--- Recorded data ---
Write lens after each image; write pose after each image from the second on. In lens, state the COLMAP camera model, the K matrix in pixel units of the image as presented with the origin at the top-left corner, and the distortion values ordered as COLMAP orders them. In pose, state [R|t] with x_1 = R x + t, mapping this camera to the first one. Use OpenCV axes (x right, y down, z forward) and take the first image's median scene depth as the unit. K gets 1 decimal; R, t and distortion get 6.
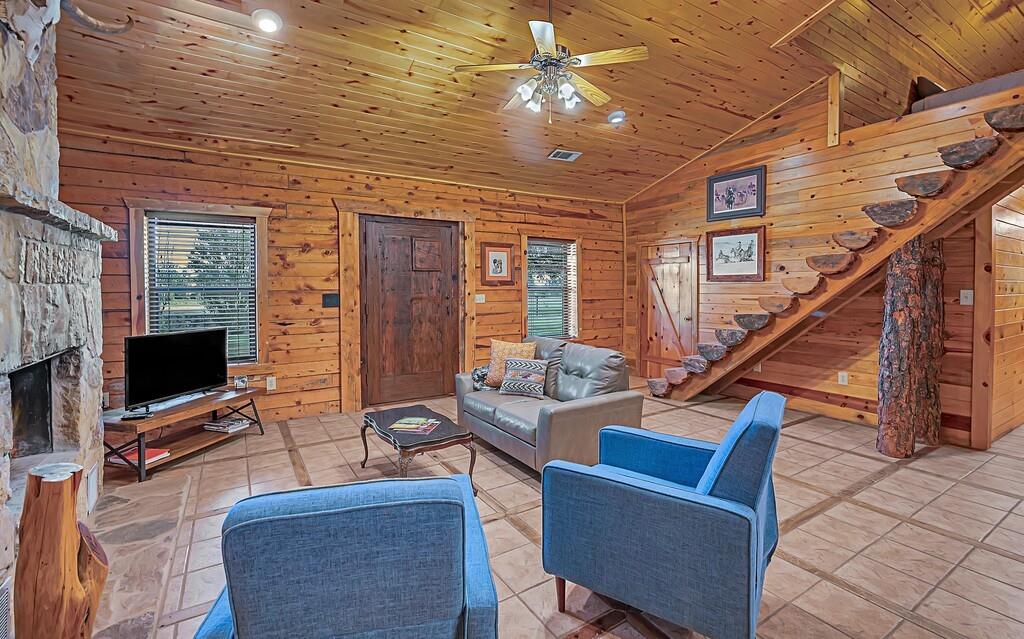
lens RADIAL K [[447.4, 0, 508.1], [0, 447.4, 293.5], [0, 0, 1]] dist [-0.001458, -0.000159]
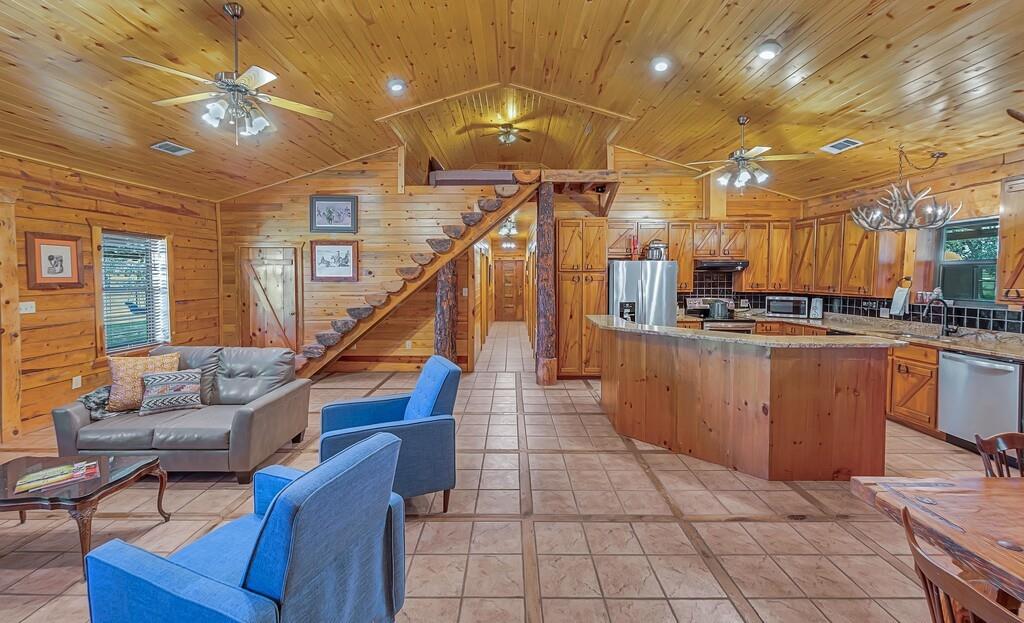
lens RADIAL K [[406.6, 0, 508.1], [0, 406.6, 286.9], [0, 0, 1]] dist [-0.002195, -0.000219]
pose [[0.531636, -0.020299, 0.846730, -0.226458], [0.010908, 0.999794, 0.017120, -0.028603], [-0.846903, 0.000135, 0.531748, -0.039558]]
---
--- Recorded data ---
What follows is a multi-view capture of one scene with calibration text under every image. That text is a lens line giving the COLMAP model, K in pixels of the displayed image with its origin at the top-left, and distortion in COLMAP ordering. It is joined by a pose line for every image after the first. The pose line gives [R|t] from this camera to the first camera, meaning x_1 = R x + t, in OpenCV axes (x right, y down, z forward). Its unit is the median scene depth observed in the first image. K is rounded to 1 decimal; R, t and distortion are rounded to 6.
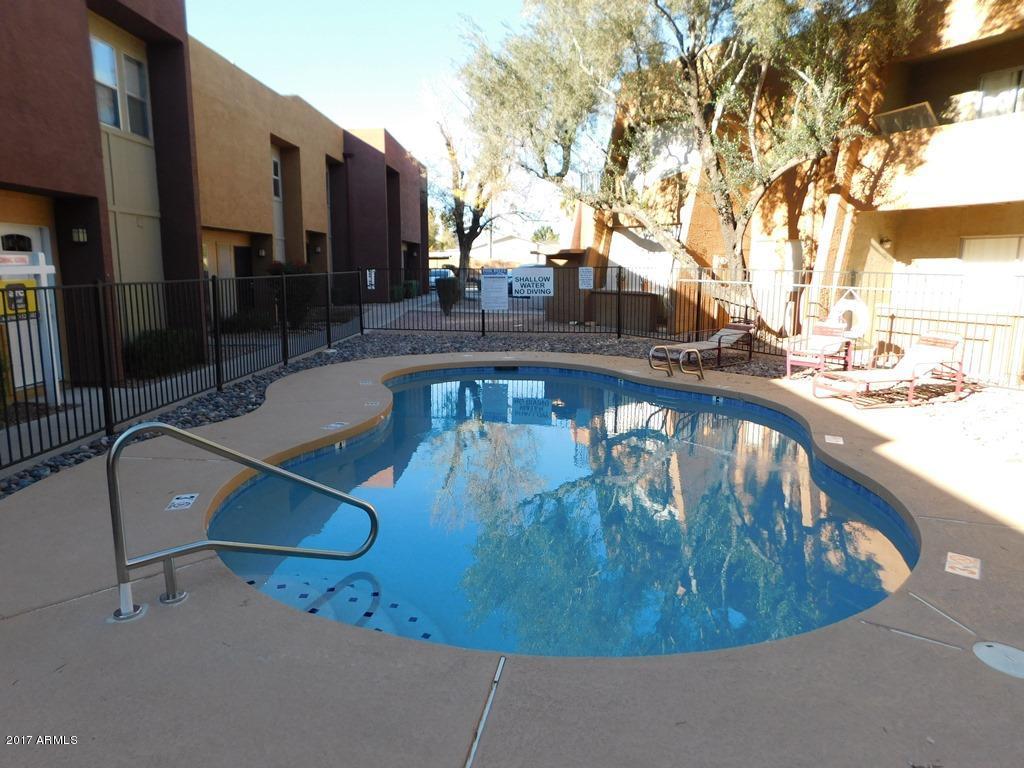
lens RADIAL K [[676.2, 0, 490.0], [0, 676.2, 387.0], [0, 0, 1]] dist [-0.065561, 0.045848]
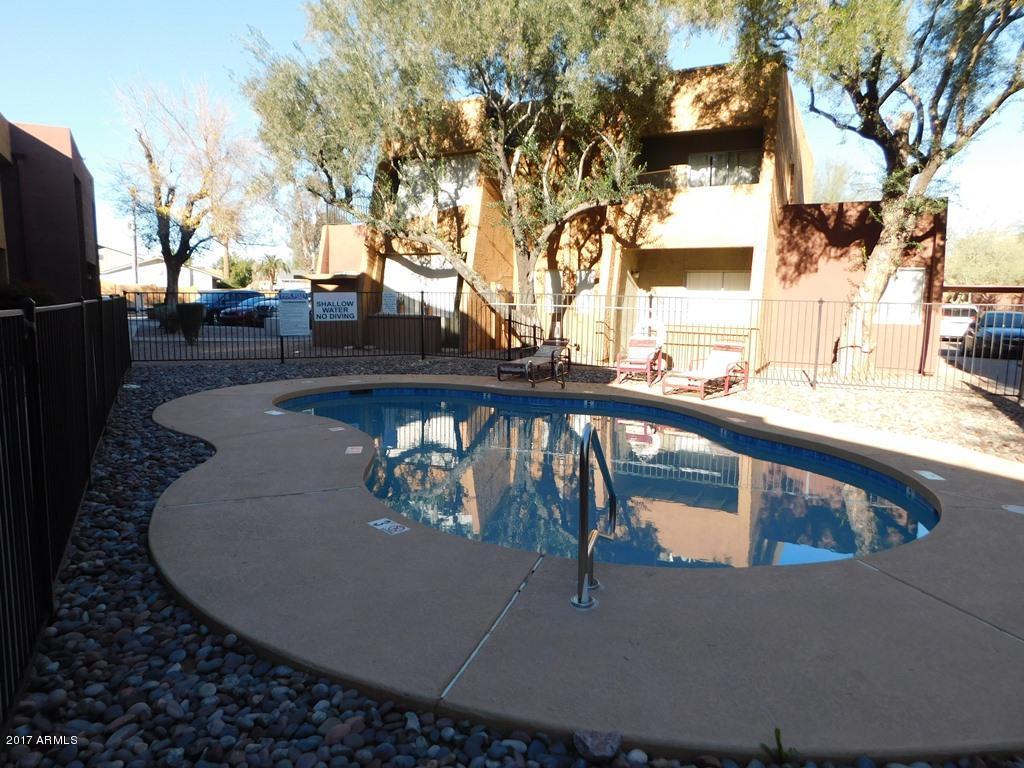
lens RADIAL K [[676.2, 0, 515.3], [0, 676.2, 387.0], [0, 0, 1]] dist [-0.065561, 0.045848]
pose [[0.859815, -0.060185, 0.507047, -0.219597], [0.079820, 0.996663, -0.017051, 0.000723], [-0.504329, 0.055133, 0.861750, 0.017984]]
---
= What you need to do =
Update the material from the line with "Write lens after" up to and including the line with "0.000135, 0.531748, -0.039558]]", putting "every image" wherever "each image" appears and keeping everything else unchanged. Give only those lines, without the pictures.

= Result for this task =
Write lens after every image; write pose after every image from the second on. In lens, state the COLMAP camera model, the K matrix in pixel units of the image as presented with the origin at the top-left corner, and the distortion values ordered as COLMAP orders them. In pose, state [R|t] with x_1 = R x + t, mapping this camera to the first one. Use OpenCV axes (x right, y down, z forward) and take the first image's median scene depth as the unit. K gets 1 decimal; R, t and distortion get 6.
lens RADIAL K [[447.4, 0, 508.1], [0, 447.4, 293.5], [0, 0, 1]] dist [-0.001458, -0.000159]
lens RADIAL K [[406.6, 0, 508.1], [0, 406.6, 286.9], [0, 0, 1]] dist [-0.002195, -0.000219]
pose [[0.531636, -0.020299, 0.846730, -0.226458], [0.010908, 0.999794, 0.017120, -0.028603], [-0.846903, 0.000135, 0.531748, -0.039558]]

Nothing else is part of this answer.